As it was, Darren Jones, the Chief Secretary to the Treasury, was already facing questions about the honesty of the Labour election campaign when he did the evening media round. Labour in opposition made a lot about the integrity of government and indeed Rachel Reeves’s morning interviews also sounded like someone with a strong sense of how this job should be done correctly. The letter from the OBR is a vital piece of evidence on her side. It is the Liam Byrne note of this government. But, still. Labour needs to be careful. The accusation of double standards doesn’t matter yet but Labour should not be cavalier. Jones himself wrote to the Treasury 7 months ago demanding reassurance that the Tory government would not means test the winter fuel allowance. Yesterday, Reeves did so. That’s a gentle reminder that pious opposition often translates badly into the hard facts of governing.
And the hard facts of governing will assert themselves in due course, beginning in earnest on October 30th, the date that Reeves has now set for the Budget, and then in the spring of 2025 when a multi-year Spending Review will begin. But some of the pain starts now. Departmental savings have been demanded. The Winter Fuel Payments will be means tested. The Rwanda scheme will end and so will the Investment Opportunity Fund. The small-scale infrastructure projects that Rishi Sunak announced to cover the cancellation of HS2, such as the A303 Stonehenge tunnel, the A27 scheme and the Restoring Your Railways programme, will all also cease forthwith.

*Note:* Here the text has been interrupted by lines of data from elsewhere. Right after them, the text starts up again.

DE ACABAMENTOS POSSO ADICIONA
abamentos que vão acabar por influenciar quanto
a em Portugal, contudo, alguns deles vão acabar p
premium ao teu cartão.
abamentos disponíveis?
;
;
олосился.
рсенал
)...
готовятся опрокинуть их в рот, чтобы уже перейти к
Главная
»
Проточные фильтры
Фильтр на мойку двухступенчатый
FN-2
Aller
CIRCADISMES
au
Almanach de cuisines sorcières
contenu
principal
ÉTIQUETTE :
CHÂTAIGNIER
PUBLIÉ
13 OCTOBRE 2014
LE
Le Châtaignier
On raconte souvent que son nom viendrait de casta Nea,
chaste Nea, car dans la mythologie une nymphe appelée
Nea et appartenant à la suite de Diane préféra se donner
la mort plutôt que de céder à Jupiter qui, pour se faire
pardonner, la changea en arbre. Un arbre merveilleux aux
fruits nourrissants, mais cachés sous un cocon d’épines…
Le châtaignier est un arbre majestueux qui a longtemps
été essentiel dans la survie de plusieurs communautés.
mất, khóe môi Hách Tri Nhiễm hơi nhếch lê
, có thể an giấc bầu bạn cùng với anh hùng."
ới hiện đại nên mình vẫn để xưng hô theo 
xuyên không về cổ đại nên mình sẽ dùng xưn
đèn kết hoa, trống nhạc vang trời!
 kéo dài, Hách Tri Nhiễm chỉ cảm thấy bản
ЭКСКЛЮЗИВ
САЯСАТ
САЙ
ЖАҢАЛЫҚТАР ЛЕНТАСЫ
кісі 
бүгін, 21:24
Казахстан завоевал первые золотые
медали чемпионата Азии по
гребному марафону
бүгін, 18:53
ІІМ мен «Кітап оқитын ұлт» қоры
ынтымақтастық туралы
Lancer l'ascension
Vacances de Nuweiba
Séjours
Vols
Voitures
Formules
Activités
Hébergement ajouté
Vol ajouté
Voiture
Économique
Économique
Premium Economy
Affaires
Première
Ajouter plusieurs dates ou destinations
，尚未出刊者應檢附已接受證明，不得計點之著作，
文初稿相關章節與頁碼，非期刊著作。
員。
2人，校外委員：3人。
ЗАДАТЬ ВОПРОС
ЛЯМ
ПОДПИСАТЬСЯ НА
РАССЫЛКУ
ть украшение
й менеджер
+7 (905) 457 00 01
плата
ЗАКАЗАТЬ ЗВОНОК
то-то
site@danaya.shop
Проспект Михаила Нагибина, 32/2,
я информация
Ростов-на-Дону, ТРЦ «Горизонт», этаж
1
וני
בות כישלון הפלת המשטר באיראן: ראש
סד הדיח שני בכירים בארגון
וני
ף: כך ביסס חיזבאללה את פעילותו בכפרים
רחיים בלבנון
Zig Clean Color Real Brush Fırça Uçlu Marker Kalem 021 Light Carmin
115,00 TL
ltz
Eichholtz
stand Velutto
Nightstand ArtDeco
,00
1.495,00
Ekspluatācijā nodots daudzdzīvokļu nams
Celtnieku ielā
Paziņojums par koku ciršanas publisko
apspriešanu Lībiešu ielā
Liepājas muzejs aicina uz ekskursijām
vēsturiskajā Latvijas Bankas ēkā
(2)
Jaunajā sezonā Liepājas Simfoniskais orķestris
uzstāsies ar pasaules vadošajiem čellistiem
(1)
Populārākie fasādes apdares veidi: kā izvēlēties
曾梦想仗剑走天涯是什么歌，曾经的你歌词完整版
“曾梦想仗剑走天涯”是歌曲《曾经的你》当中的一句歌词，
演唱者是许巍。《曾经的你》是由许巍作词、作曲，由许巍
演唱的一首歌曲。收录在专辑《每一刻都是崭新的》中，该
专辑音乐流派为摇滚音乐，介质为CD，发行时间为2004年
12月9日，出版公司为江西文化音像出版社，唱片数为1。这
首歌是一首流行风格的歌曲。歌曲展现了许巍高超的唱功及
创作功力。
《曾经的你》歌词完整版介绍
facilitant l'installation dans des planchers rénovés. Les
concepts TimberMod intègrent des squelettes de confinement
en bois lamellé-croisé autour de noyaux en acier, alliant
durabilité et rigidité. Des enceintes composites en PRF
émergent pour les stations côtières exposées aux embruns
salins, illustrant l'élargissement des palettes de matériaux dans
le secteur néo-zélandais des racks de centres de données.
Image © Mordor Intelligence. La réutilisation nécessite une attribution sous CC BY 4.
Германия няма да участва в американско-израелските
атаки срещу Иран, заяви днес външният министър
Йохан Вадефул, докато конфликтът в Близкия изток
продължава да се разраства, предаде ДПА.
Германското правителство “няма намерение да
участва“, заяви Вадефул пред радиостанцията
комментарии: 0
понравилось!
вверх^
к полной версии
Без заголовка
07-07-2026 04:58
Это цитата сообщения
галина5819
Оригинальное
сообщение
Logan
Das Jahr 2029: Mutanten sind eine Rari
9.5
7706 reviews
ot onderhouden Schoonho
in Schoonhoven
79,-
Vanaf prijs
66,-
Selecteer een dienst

The political question raised by this statement is how long it wins for the Chancellor. In England, England Julian Barnes’s character Martha Cochrane insists that it is implausible for any child to blame their parents beyond the age of 25 for all but the most egregious of crimes. Beyond 25, says Martha, you’re on your own. This was the idea of this political statement about the economy. Blame the inheritance. It will work for now – not least because there is so much truth in it - and every new government needs as long as it can get. The logic is to exaggerate the impact in order to win as much time as possible. Pull a fast one, as slowly as possible.